In-between their favorite spots like Banff National Park and Joshua Tree National Park in California, Eli continued working. His role as a freelance video production editor put fuel in the tank and food on the table.
“Instead of flying somewhere next month (for a new assignment), we’d just take a month to drive there as a family. We’d park in the parking lot of the client overnight (with permission of course), and do the shoot,” he says. “Then I’d take the footage on the road again and send deliverables remotely.”
But even the best-laid plans had curveballs. Eli dealt with the usual challenges faced by working full-time RVers, such as poor Internet connectivity. “We used a Verizon USB hotspot, and whenever we had LTE it worked great, which was about 10% of the time,” he explains. “Otherwise, we’d go ‘off the grid’ for about a week at a time, and I’d edit various video projects for my clients. Then when we got back into town, I’d either rely on the LTE service, or I’d happily patronize the nearest Starbucks.”
Home is Where You Park It
As the miles racked up on their Bounder’s odometer, Eli and Kelly reached inward to overcome obstacles in life, love and on the road. Along the way, they realized that watching their son embrace nature made it easier to put aside temporary difficulties. One visit to Joshua Tree was especially memorable.

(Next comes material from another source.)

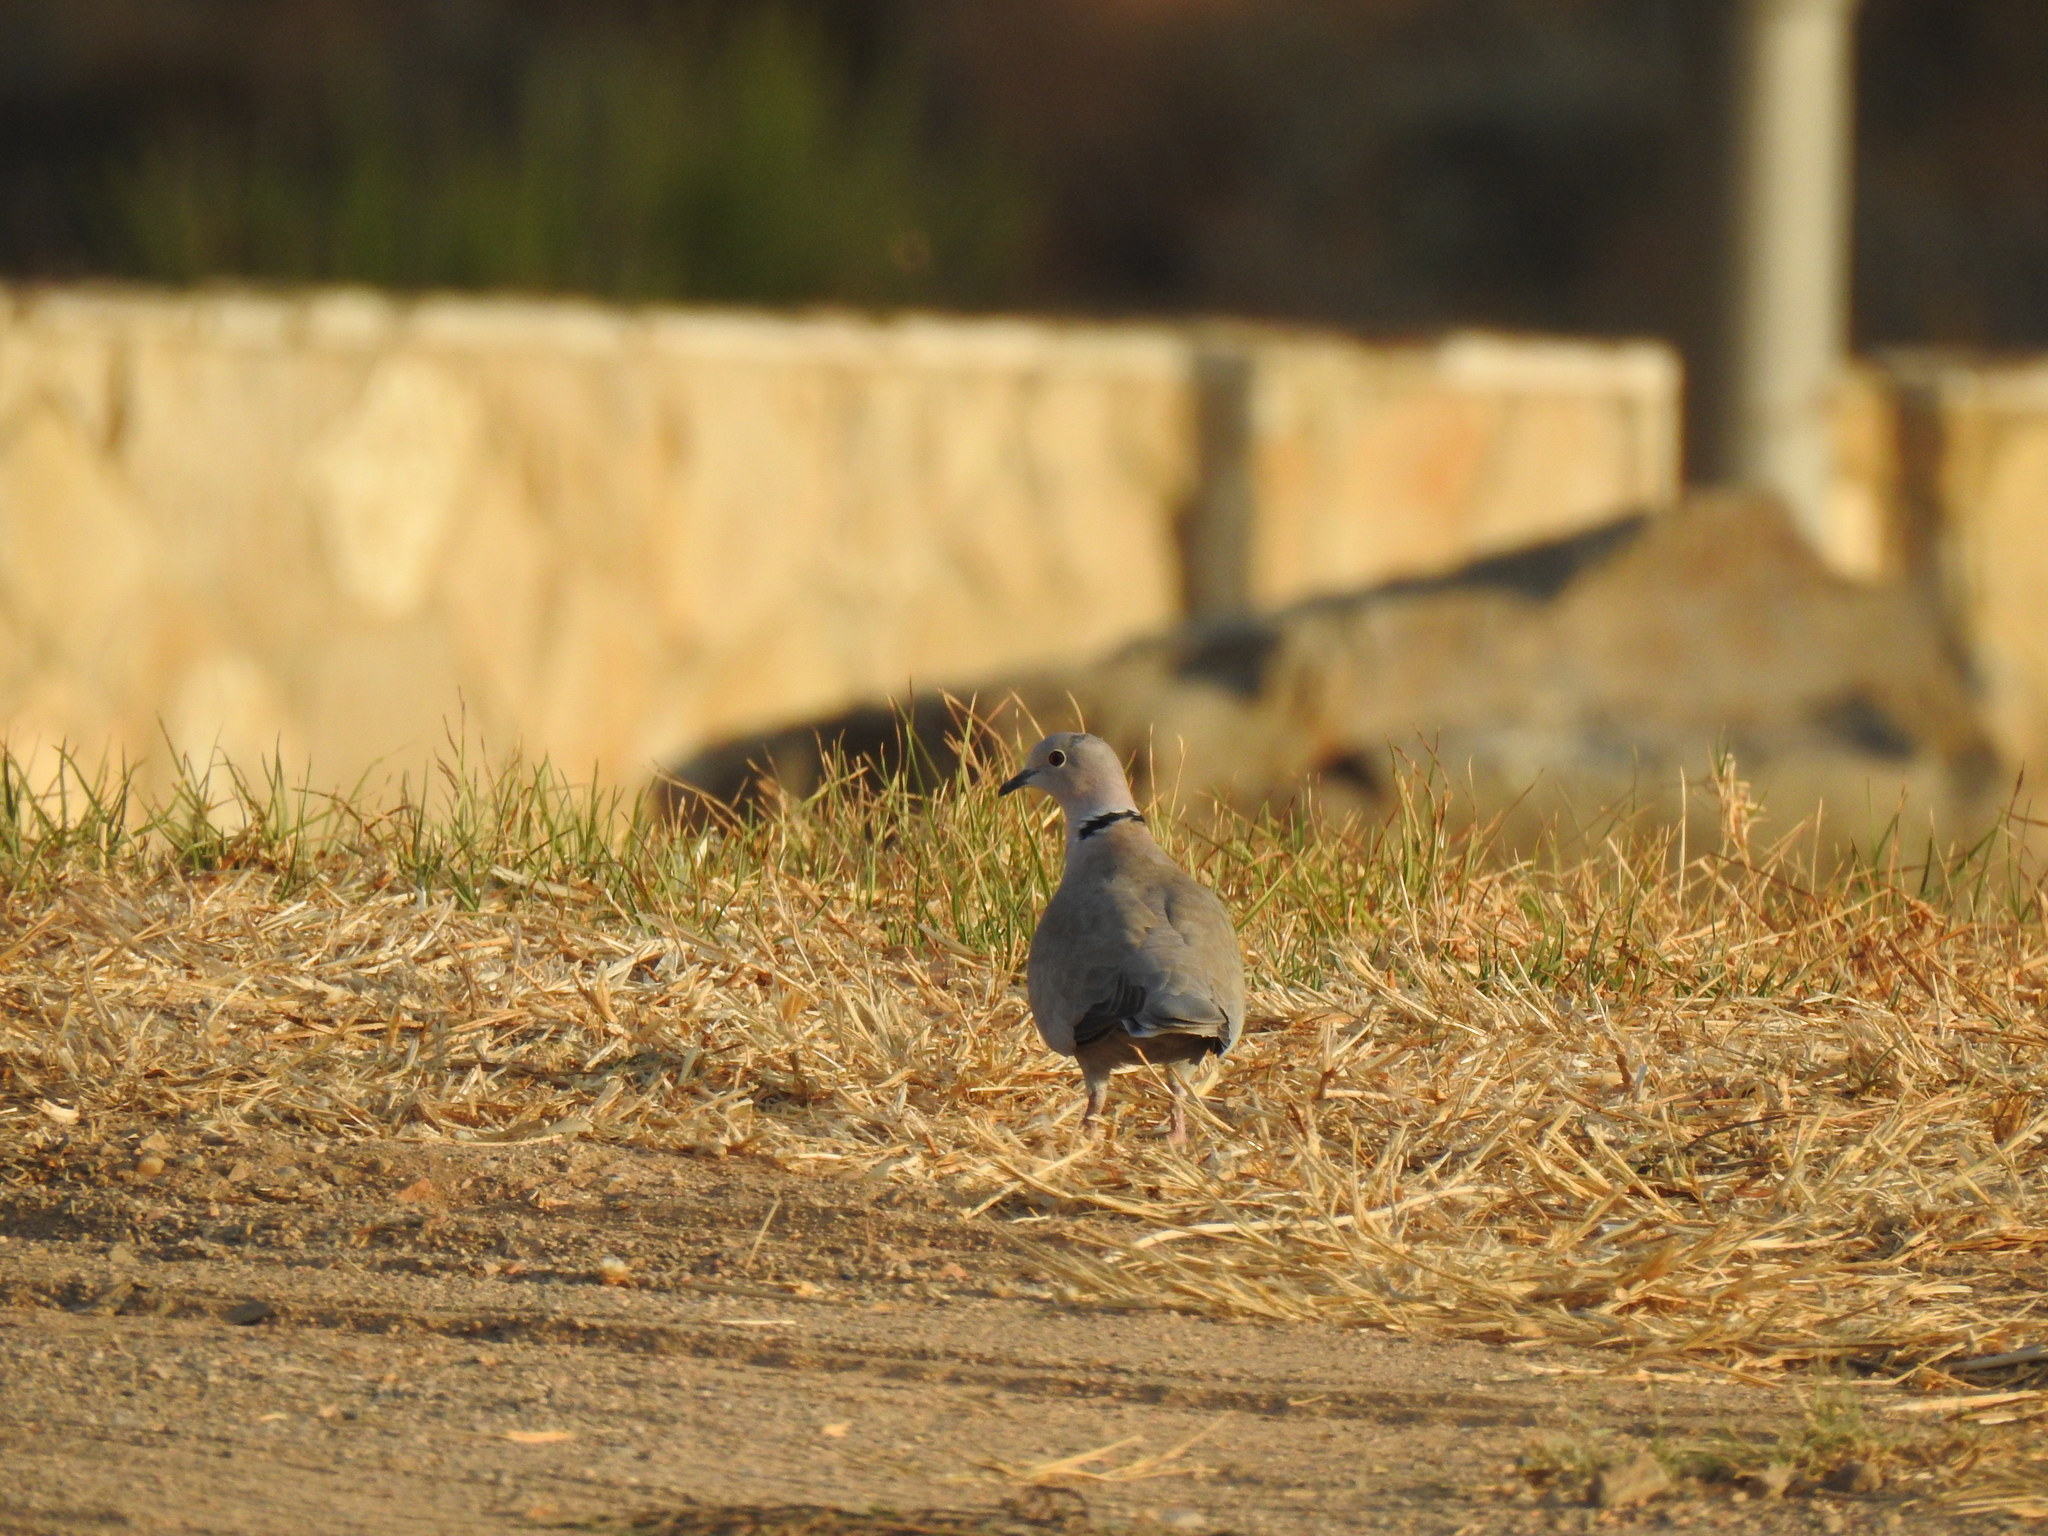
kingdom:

“We saw it through our son’s eyes: he saw a Roadrunner bird, he rock-climbed for the first time, he heard coyotes howling in the distance, we had campfires, we met some wonderful people. And he got a Junior Ranger badge there,” says Kelly.
While young Dakota learns to enjoy the outdoors, Kelly and Eli embrace Mother Nature’s miracles. They also reconcile their marriage in unexpected ways. By the end of their first feature film, they are refreshed and ready for whatever the future brings.
The Far Green Country is available free on Amazon Prime video.